Adaptogene hingegen machen nicht abhängig und unterscheiden sich grundlegend in ihrer Wirkung und ihren Vorteilen. Bei guter Qualität sind sie in der Regel nebenwirkungsarm und können daher auch langfristig eingenommen werden.
Hinweis vor der Einnahme von Adaptogenen
Es ist möglich, dass man auf Adaptogene allergisch reagiert. Wer eine gewisse Empfindlichkeit feststellt, sollte hier vorsichtig sein und gegebenenfalls auf Alternativen umsteigen.
Es wird außerdem empfohlen, während Schwangerschaft und Stillzeit keine Adaptogene einzunehmen, da sie sich auf hormonelle Gleichgewichte auswirken können.
Wer Immunsuppressiva oder andere Medikamente einnimmt, sollte vorab mit dem Arzt sprechen, da manche Pflanzen (aber keine Pilze) sich auf die Verstoffwechslung von Medikamenten auswirken können.

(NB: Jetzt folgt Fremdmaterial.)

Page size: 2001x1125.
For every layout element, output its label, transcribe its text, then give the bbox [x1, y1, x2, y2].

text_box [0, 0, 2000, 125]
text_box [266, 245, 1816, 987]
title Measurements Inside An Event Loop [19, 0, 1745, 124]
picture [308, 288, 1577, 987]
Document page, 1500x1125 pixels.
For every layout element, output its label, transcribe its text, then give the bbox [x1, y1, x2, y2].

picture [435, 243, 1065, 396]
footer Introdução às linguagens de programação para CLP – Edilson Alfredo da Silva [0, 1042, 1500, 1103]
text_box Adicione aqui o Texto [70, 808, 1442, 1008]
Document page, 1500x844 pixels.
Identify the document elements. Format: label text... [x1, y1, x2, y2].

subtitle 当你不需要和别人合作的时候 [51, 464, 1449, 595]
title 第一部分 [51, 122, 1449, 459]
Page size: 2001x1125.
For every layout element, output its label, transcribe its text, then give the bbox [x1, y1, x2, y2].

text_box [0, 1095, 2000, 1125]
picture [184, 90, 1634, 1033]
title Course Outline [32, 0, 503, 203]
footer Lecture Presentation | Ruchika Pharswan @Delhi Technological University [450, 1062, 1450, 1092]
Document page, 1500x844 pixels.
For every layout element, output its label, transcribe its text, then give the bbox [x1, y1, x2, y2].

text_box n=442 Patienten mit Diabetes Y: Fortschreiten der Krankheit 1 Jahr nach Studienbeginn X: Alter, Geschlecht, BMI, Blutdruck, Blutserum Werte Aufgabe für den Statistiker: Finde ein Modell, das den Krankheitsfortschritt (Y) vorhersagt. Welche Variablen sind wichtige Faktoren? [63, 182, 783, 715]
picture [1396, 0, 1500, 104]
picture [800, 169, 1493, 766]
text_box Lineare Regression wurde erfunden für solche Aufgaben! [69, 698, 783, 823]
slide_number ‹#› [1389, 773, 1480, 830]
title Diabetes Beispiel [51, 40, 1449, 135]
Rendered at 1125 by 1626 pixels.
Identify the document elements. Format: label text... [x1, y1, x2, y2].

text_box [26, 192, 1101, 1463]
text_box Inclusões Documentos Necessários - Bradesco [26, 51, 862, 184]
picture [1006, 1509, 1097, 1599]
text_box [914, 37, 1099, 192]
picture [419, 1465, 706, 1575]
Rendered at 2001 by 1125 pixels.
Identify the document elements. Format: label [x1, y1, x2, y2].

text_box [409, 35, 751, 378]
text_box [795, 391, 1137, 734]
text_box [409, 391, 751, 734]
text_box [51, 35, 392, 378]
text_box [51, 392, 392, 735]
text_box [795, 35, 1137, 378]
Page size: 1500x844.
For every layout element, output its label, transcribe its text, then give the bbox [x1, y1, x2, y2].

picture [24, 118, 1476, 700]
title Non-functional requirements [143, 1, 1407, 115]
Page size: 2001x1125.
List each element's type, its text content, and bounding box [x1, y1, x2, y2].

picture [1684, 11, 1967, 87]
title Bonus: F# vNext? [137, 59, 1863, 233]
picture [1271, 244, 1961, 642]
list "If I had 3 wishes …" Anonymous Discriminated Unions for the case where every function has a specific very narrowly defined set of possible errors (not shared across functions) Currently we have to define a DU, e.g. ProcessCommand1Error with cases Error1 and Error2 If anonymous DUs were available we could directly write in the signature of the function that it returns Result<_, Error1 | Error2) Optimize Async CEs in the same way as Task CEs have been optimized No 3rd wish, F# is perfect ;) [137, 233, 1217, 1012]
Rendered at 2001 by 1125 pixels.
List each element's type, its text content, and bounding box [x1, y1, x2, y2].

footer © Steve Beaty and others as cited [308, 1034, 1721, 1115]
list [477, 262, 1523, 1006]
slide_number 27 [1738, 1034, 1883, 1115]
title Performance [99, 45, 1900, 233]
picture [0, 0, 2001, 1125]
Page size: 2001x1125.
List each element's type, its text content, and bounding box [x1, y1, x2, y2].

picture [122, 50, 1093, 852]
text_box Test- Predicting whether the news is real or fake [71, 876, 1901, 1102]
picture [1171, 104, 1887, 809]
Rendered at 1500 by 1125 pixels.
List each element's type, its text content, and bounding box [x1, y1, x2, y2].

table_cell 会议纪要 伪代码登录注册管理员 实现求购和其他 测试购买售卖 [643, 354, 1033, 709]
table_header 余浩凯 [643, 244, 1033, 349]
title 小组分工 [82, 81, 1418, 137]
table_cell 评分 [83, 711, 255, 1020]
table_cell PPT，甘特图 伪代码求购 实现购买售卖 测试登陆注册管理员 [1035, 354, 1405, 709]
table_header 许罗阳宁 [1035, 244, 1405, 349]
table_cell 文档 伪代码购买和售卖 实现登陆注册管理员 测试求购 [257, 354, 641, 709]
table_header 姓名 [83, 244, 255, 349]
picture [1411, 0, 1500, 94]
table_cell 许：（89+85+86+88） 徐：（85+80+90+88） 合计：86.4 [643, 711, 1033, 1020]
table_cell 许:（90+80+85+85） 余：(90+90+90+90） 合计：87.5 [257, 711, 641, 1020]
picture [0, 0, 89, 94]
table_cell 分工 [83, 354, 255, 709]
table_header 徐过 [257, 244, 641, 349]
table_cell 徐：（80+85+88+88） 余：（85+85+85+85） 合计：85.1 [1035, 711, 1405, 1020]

Die Biochemie der Adaptogene
Adaptogene greifen auf vielfältige Weise in unsere biochemischen Prozesse ein. Einige enthalten hormonähnliche Substanzen oder Vorstufen, andere wirken indirekt auf das Hormonsystem – etwa durch die Reduktion von Entzündungen und Schmerzen.
Viele Adaptogene sind reich an Antioxidantien, senken oxidativen Stress und chronische Entzündungen und entlasten so den Stoffwechsel. Andere beeinflussen den Cortisolhaushalt, indem sie beispielsweise den Abbau von Cortisol verlangsamen und damit die Nebenniere entlasten. Auch über die Aktivierung des Vagusnervs können sie zur Entspannung des Nervensystems beitragen.
Einige Adaptogene fördern zudem die Regeneration, indem sie Signalwege wie JNK und NRF-2 aktivieren und so die Bildung von Wachstumshormonen unterstützen. Andere liefern sogenannte Chaperone – Proteine, die die korrekte Faltung neu gebildeter Eiweiße ermöglichen.
Der Internist Dr. Berndt Rieger unterteilt Adaptogene grob in fünf Kategorien:
- Hormonbildner: beeinflussen Bildung, Aktivität und Abbau von Hormonen
- Nervenstärker: fördern Konzentration und geistige Leistungsfähigkeit
- Anti-Aging-Wirkstoffe: unterstützen Regeneration und Zellerneuerung
- Immunmodulatoren: stärken die körpereigene Abwehr
- Aktivatoren: wirken anregend
Viele Adaptogene lassen sich mehreren Kategorien zuordnen, besitzen jedoch meist einen klaren Wirkungsschwerpunkt.
Anwendung und Einnahme
Adaptogene können in Form von Pulver, Extrakten oder sogar als Tee erworben werden. Je frischer ein Adaptogen konsumiert wird, desto besser.
Ich empfehle, zunächst nur ein Adaptogen auszuprobieren und genau zu beobachten, wie es auf Dich wirkt. Fühlst Du Dich energiegeladener? Kannst Du besser mit Stress umgehen oder schläfst Du erholsamer? So kannst Du beurteilen, ob es zu Dir passt und Du langfristig davon profitierst.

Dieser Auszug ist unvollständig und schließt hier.